EXERCISE REQUIREMENTS:
What you return should match the data word for word, minus the images.

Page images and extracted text
*** Begin section ***

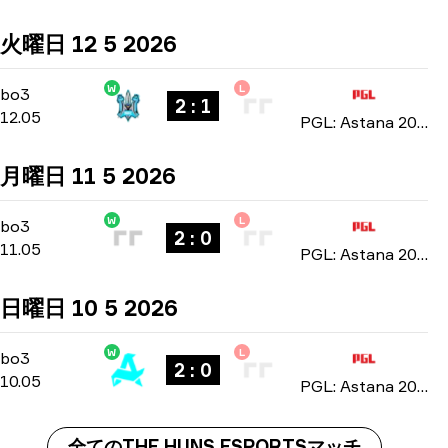
火曜日 12 5 2026
W
L
Group Stage
-
bo3
bo3
2 : 1
12.05
PGL: Astana 2026
月曜日 11 5 2026
W
L
Group Stage
-
bo3
bo3
2 : 0
11.05
PGL: Astana 2026
日曜日 10 5 2026
W
L
Group Stage
-
bo3
bo3
2 : 0
10.05
PGL: Astana 2026
全てのTHE HUNS ESPORTSマッチ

*** End section ***

OUTPUT FOR THIS TASK:
火曜日 12 5 2026
W
L
Group Stage
-
bo3
bo3
2 : 1
12.05
PGL: Astana 2026
月曜日 11 5 2026
W
L
Group Stage
-
bo3
bo3
2 : 0
11.05
PGL: Astana 2026
日曜日 10 5 2026
W
L
Group Stage
-
bo3
bo3
2 : 0
10.05
PGL: Astana 2026
全てのTHE HUNS ESPORTSマッチ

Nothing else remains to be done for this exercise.